Dr. Michael I. Darter
Honorary Member since 2005
Michael Darter, former member of the ISCP Board of Directors, has been involved in pavement engineering throughout his entire 50-year career and is an internationally recognized authority in highway and airport pavements. Through his extensive work in research, teaching, and consulting, he has contributed significant new knowledge and has developed widely used pavement engineering tools.
Mike was born in Salt Lake City and helped raise five children. He obtained a B.S. and M.S. in Civil Engineering from the University of Utah. Darter acquired pavement design and materials experience through five years of employment with the Utah Department of Transportation as a pavement and materials engineer. He then studied at the University of Texas at Austin, receiving a Ph.D. in Civil Engineering for developing the design reliability concept and incorporating it into the Texas pavement design system, which was successfully used for many years.
Dr. Darter then joined the faculty of the Civil and Environmental Engineering Department at the University of Illinois, where he conducted research and taught courses in pavement engineering for 25 years. He developed the first university class in pavement evaluation and rehabilitation, from which many students have gone on to careers in pavement engineering. Professor Darter served as Principal Investigator on many national and state research projects in design, evaluation, rehabilitation, construction, and management of highway and airport pavements over these years. Upon retirement in 2003, he was named an Emeritus Professor.
Dr. Darter’s career focus has been on transferring knowledge and developing practical tools for pavement engineering. He was a co-developer of the Pavement Condition Index (PCI) method of evaluation, which is used by commercial and military airports worldwide (adopted and standardized by the FAA, USAF, and ASTM). He contributed to the 1993, 1986, and 1998 AASHTO Design Guides. He considers his most important technical contribution as being part of the team that developed the NCHRP Mechanistic-Empirical Pavement Design Guide (MEPDG). He also developed the ILLINET highway network pavement feedback system, various rehabilitation procedures, and the concrete pavement performance related specifications (PRS). A founder of ERES Consultants, Inc. in 1980, he helped it grow into one of the largest pavement engineering firms in the world (it is now a division of Applied Research Associates, Inc.).
Darter has received many awards for his academic and professional engineering contributions over the years. These include the University of Illinois Outstanding Faculty Award, the Transportation Research Board Grant Mickle Award, the International Society of Concrete Pavements’ Eldon J. Yoder award for Outstanding Paper at the quadrennial international conferences in 1985, 1989, and 2002), and the American Concrete Pavement Association Outstanding Educator Award.
Dr. Darter has participated in international presentations, seminars, and projects in many foreign countries. In 1992 he participated with the U. S. delegation study tour of European concrete pavement highways. In 1996, he was appointed by the Chilean Minister of Public Works to review all of the new and rehabilitated pavement designs for 1500 km of the Pan American Highway.

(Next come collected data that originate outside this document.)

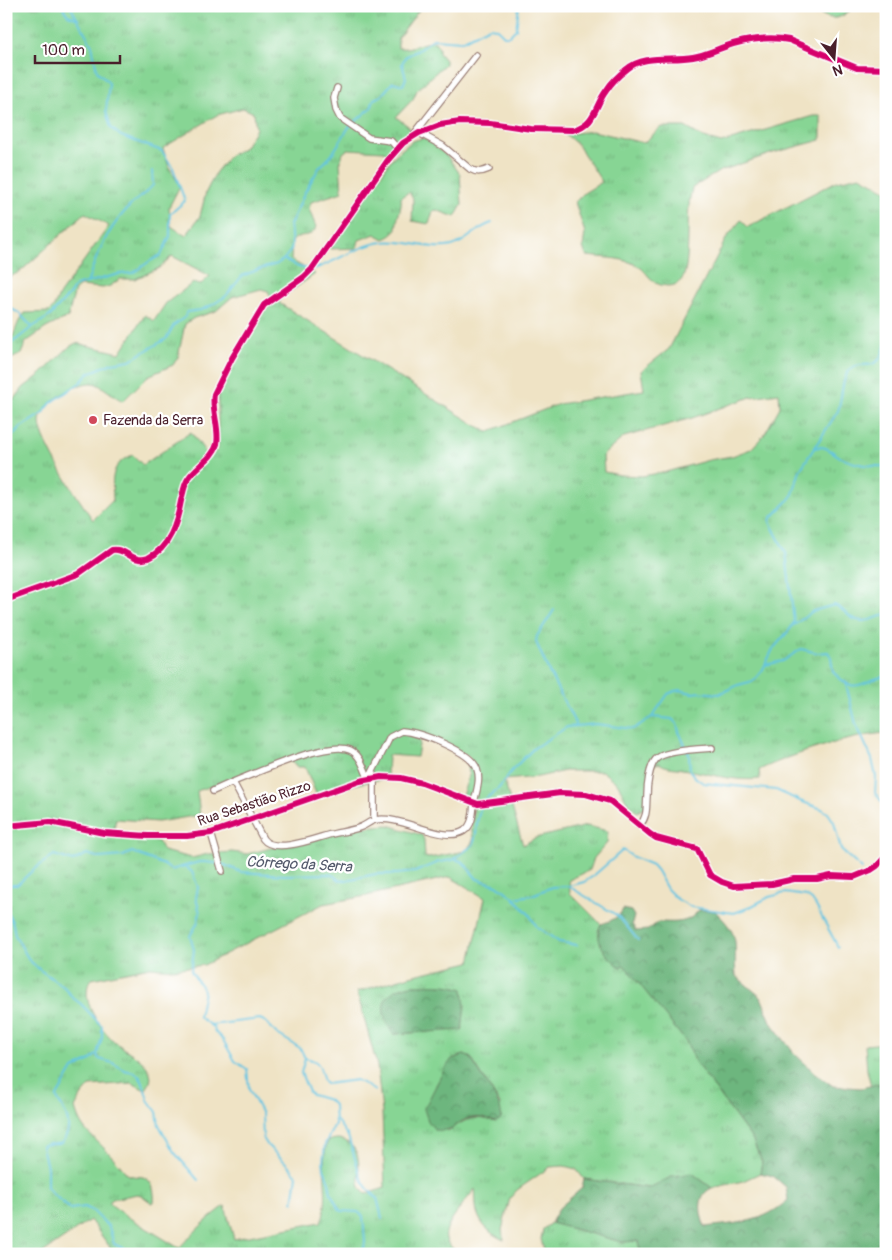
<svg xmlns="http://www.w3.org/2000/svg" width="892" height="1260" font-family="Pangolin,sans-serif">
  <defs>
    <pattern id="grass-tufts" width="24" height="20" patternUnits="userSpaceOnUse" patternTransform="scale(1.25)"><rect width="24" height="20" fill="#87d594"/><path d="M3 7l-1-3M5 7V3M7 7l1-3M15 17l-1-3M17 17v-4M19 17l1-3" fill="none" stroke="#76b680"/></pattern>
    <pattern id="forest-crowns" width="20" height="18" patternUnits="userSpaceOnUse" patternTransform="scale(1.25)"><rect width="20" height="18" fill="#6db67e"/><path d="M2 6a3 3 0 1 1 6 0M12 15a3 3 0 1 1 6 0" fill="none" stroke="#5c9367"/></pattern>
  </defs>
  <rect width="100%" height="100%" fill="#fff"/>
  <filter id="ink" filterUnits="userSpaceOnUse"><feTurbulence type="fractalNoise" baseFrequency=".02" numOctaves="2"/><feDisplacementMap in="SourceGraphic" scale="10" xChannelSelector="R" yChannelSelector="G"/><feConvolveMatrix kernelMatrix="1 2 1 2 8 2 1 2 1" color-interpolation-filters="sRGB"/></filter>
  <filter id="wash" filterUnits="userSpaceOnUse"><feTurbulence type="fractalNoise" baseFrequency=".0096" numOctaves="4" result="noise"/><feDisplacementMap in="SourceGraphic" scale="20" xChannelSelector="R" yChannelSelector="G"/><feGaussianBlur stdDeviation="1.12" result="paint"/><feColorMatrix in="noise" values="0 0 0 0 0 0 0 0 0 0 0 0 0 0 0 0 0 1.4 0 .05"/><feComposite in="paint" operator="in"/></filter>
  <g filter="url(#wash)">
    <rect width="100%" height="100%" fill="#efe3c5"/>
    <path fill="url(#grass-tufts)" stroke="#687a60" fill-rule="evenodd" d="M15,6H422L398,38V48C411,50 422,41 435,42L439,48V53L445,60V64L417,90L413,99L396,117L408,126L413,133L390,156L384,151L348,149L343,153L340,163L342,192L311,202L309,209L316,227C311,241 301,230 292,242L291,260L315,274L281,298L279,303L487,432L559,404L644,390L641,371L669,349L727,237L741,220L748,227L837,181L860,176L886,190V733C849,736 793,754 759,770L760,779C733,782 708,773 682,769C673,767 666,768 659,763L653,765L646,807L637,812L626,800L618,784L602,771H565L538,777L504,780L523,845L535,838L587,826L608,831L607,843L594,858L590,870L569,880L570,893L601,924L598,931L687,1043L696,1063L752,1139L762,1162L760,1173L743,1181L712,1188L692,1173L649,1188L584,1179L576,1169L564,1166L550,1167L517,1190L510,1198L502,1230L504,1240C492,1235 481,1226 477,1212C475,1205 476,1196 475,1189C467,1200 442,1226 446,1239C448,1245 454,1249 458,1254H115L90,1220L41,1254H6V394L14,400L23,388L41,374L69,347L76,343L120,353L145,315L154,321L166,303L193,283L200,285L210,276L172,256L159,268L135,279H120L110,286L103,288L80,286L75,290L68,317L46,328L26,342L21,354L9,360L6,358V337L13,336L19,321L25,313L49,312L53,308L60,294L109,226L85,213L21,271L6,279V18ZM243,108L254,113L256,129L244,148L229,156L216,172L206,192L200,216L186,236L171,226L169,207L180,186L169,167L163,148L217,115ZM261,289L268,291L272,300L245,339L218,393V449L209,457L191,432L143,465L133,455C110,463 112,479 113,500L93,520C80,501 40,443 40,422C40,412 53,400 61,395C70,390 82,382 93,383C101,384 114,397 123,401L148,376L173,365L178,357L185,324L194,318L216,311L232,297ZM779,393L780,407L764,435L751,449L732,456L709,460L666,472L642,476L620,475L604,472L603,455L624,437L692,418L751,397ZM420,739L448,746L471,758L468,767L469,775L461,799L474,807L471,821L473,841L466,851L429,858L425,857L424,840L422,835L388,825L352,828L247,854L232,852L208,854L192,858L163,851L158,841L112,837L116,819L158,822L200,815L197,791L289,760L297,767H305L317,796L348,786L387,778L388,755L417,757ZM450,877L485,898L470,962L410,976L357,992L377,1066L382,1112L385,1188L366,1194C350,1184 368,1160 350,1144C342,1138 337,1138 328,1141C318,1167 332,1196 321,1222L234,1239L225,1206C208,1218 193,1233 179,1248L128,1217L110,1204V1201L113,1199L137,1194L141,1195L152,1203L154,1202C155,1193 153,1180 143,1177C137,1176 133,1177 127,1174C120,1165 112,1156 104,1148C88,1132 81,1130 75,1108L80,1098L90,1086L132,1083L143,1089H146C164,1067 127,1053 114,1041C100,1028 81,1002 89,982L92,979L150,967L172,969L204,965L323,904L366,896ZM411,985L457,987L463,1029L394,1034ZM464,1055L471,1058L500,1104L496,1122C472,1115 468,1118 448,1131L436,1085L452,1059Z
      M809,6H858C852,8 849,12 844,15C830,23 821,14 809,6Z
      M813,116H821V140L773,153L720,171L692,188C691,194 689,200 689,206C687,221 690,268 682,279C677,287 666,287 658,284C650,280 648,274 641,268C627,257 603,258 586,256L583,247L585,233L575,202L584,193L602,182L578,145L565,134L593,131L644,143L661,127H685L704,138L721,143Z
      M423,138L427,140L447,156L460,174L462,205L455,217L436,210L433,211L429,224L412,221L413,199L409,192L401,197C402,205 400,210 398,217C395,230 398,233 384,239L375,234L359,240L357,248L330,249L393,157L412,141Z
      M886,1043V1082L871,1086L867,1070L865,1045Z
      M551,1223L622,1242L638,1241L641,1254H545L541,1239L543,1229Z"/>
    <path fill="url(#forest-crowns)" stroke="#5c6a54" d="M623,909L631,911L634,916L632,924L636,931L648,930L658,922C675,922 687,925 699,910L715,911C743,938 733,942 736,976L761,997L772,1024L794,1053L815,1073L833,1086L861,1088L886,1082V1254H641L638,1241L622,1242L551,1223L559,1208L582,1188L584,1179L649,1188L673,1176L692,1173L712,1188C696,1195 700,1215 705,1227C738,1223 763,1223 788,1200L786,1187L773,1176L760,1173L762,1162L752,1139L696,1063L687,1043L624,965L620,967C607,956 593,942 601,924C609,922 620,917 623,909Z
      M411,985C428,985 448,983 463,989L465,1006L462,1030L393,1034C377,1009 380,991 411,985Z
      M464,1055L471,1058C478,1073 505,1104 501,1119L496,1122C488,1120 480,1116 472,1118C456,1120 456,1133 435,1130L428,1121L424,1109L444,1070L452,1059Z"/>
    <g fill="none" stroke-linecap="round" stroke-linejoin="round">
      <path stroke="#64c5e2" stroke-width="2" d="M62,6L68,15L78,19
        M284,259L298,267L309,269
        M314,269C336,262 359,245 383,242C404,239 430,251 452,246C467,242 477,227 492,223
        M88,281C96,255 110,226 130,206C137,198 147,193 153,185L152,171
        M6,306L19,313L32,327
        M6,345L12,343L31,328L50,316L69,295L75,286L119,274L133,273L150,261L161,255L170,236V214L185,201L173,168L162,151L121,136L111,128L106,111L109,83L97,71L92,45L70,6
        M6,436L15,434L21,427L42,414L51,403L81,382L89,373L112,363L130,360L166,339L174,325L185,317L187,312L201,310L212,305L226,296L242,276L257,270L277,264L284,259L291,250L292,245L290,225L306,190L319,168L331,156L349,127L371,108L374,99L381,96L393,82L403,85L406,78L402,64L405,57L420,49L433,39L462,41L489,27L496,28L504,36H509L516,29L519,6
        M815,448C824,444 832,452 840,457C852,464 871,467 886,466
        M554,610L537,636L536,642L550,674L576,725
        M794,625L813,611L834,605C839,606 843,611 847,614C859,626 872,620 886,614
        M765,665L783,661L801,649L818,653L828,652L831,657L833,672C857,697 859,681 886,676
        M846,684L856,724L872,759L876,777L875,793L886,807
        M652,717L672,719L677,724L679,732L689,754L690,771L696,778L703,783L776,790L800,801L822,809L828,813L834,822L841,850L862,869
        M483,801L499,788L513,769L534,748L567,727L596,724L633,729L652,717L668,694L675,691L680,690L692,693L700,692L719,694L738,685L753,681L762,671L773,649L791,628L794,622L786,553L770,522L771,518L787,502L793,494L800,470L838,411C842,399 841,382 848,372C861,355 878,379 886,343
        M455,859L463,862L477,879L497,885L512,896L529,914L537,927L559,942L577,945
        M186,867L192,872L198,887L196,898L200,913L197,924L190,936L194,950L191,971L204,991L199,1017L214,1028L215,1032L223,1040L235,1061L247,1069L249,1089L262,1114L263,1138L268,1146L289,1166L297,1176L293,1202
        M6,885H17L33,870L54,855L73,861L87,854L100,858L123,856L132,852L164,865L171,870L199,862H205L222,864L241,872L285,875L327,874L333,875L339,880H346L376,874H397L415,872L439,862L453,860L473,845L476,834L477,822L481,805
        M570,887L618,916L638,940
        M514,898L532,895L552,887L569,886L584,882L592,877L623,850L633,857L652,865L657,871L667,889L677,899L691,907L734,913L748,908L769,897L785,893L806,896L812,900L816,906L838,947
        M6,909L13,924L15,935L29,960L40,970L64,987L73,998L81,1004L102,1026V1038L97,1054L91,1060L73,1069L57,1096C57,1102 62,1105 64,1111C70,1122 70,1134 61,1143C55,1146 47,1142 42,1146L47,1168V1187L54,1195L70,1209L85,1207L93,1211L109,1227L114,1244L129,1251L132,1254
        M210,1025L260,1019L266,1022L277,1034L300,1048L305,1058L301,1073L309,1092L312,1095L329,1100L334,1105L335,1124L325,1144L323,1161L324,1169L329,1182L331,1193L339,1209L342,1211L358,1212L363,1216L365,1242L363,1254
        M97,1054L99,1059L113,1063L124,1070L134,1072L139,1076L143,1083L148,1100L157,1112L159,1125L174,1152L198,1180
        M305,1058C321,1061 320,1068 324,1082L326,1084L357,1080L375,1091
        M337,1121L348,1136L361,1178L367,1188L377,1198L382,1218"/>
    </g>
  </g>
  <g filter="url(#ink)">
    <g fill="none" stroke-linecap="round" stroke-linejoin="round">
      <defs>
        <path id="minor" d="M337,88L334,98L336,110L340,118L369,138L391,141L398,149
          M415,133L476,55
          M419,133L443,146L470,169C477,173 482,172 489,169
          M6,600L78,574L112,550C125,547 133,564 148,558C170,548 177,522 181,501C183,494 184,485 188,479C196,466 213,459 217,444C220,427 211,411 214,394L232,358L264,305L304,277L312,269L388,160L403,143L419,133L440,125L460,122L490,123L531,129L573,130C596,123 594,107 606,91C611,83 619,75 627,69C644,54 672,61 693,57C707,55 719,48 733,44C751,39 770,36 789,40L857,68L886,69
          M402,731C419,732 471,751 477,769C481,780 476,792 474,803C473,813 473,825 464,831C443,844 400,814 375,820C370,821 366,825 361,827C351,831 339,832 328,835C314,839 274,854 263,839L233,782C257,773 328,740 350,750C361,755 364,769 369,779L390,737Z
          M213,791L233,782
          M374,820V778
          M640,825C648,816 646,807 647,796C647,786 649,767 656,759C665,750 699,749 712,748
          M6,826L50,822L104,833L148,836H187L211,833L360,781L381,777L401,778L422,783L478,804L560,793L586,794L610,801L650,834L656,838L697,849L710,875L722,882L734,886L772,884L794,879H817L831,876L854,877L871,870L877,866L886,856
          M211,833L222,871"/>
      </defs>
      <use href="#minor" stroke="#9c8178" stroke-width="8"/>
      <use href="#minor" stroke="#fff" stroke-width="5.5"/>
      <defs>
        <path id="cycleway" d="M6,600L78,574L112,550C125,547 133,564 148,558C170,548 177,522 181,501C183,494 184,485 188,479C196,466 213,459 217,444C220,427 211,411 214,394L232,358L264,305L304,277L312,269L388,160L403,143L419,133L440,125L460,122L490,123L531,129L573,130C596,123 594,107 606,91C611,83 619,75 627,69C644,54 672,61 693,57C707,55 719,48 733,44C751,39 770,36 789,40L857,68L886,69
          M6,826L50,822L104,833L148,836H187L211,833L360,781L381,777L401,778L422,783L478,804L560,793L586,794L610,801L650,834L656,838L697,849L710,875L722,882L734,886L772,884L794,879H817L831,876L854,877L871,870L877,866L886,856"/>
      </defs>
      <use href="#cycleway" stroke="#fff" stroke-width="9"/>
      <use href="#cycleway" stroke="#d6006c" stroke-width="6"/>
    </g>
  </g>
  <circle fill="#d1495b" stroke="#fff" stroke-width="2" cx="93" cy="420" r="5"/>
  <g text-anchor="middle" stroke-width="4.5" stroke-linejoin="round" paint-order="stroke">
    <g font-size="14" fill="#4a1f2b" stroke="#fff" text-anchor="start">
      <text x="103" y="425">Fazenda da Serra</text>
    </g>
    <g font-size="14" fill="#4a1f2b" stroke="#fff">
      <text transform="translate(254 803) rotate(-18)" y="5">Rua Sebastião Rizzo</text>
    </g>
    <g font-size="15" font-style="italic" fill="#53596b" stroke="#fff">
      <text transform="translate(299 864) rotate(3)" y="5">Córrego da Serra</text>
    </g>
  </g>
  <rect width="892" height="1260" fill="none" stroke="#fff" stroke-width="25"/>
  <g transform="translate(834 58) rotate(163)" stroke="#ffffff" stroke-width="4" paint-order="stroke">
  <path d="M0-4L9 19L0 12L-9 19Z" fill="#4a1f2b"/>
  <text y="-8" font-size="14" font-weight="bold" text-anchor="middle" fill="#4a1f2b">N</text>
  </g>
  <path d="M35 55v8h85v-8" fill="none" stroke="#4a1f2b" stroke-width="2.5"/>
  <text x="42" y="55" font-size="15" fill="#4a1f2b" stroke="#ffffff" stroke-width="4" paint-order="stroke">100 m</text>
</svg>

He has conducted major pavement studies in Ontario, Canada, Bogotá, Columbia, and participated in the first design-build highway concrete pavement project in Israel in 1998. Dr. Darter recently gave Keynote Addresses at the 9th International Congress on Concrete Roads (PIARC) in Istanbul, Turkey and at the 8th International Conference on Concrete Pavement Design in Colorado Springs, Colorado.
He has authored or co-authored over 300 technical reports and papers on pavement engineering that have led to new knowledge and many practical implementations. Darter has also participated in many professional activities, including membership on and chairing of TRB committees (including Concrete Pavement Design and Pavement Rehabilitation) as well as ACI Committee 325 (Concrete Pavements).
During the past few years, Mike has spent much time searching and investigating what happened to his older brother, who was shot down over Germany in World War II and has been missing-in-action ever since. He was shocked and thrilled to finally locate several surviving crewmates, and then to identify eyewitnesses on a Dutch island who saw some of the crew and his brother come down just offshore in the Wadden Sea. The compelling story is told in his book “Fateful Flight” recently published by iUniverse Press, Inc.
Dr. Darter continues his research and consulting work for Applied Research Associates, Inc. in Champaign and he also holds a part-time appointment as the Executive Director of the Minnesota Pavement Research Institute-University of Minnesota.
The International Society for Concrete Pavements is proud to have Dr. Michael Darter as an Honorary Member!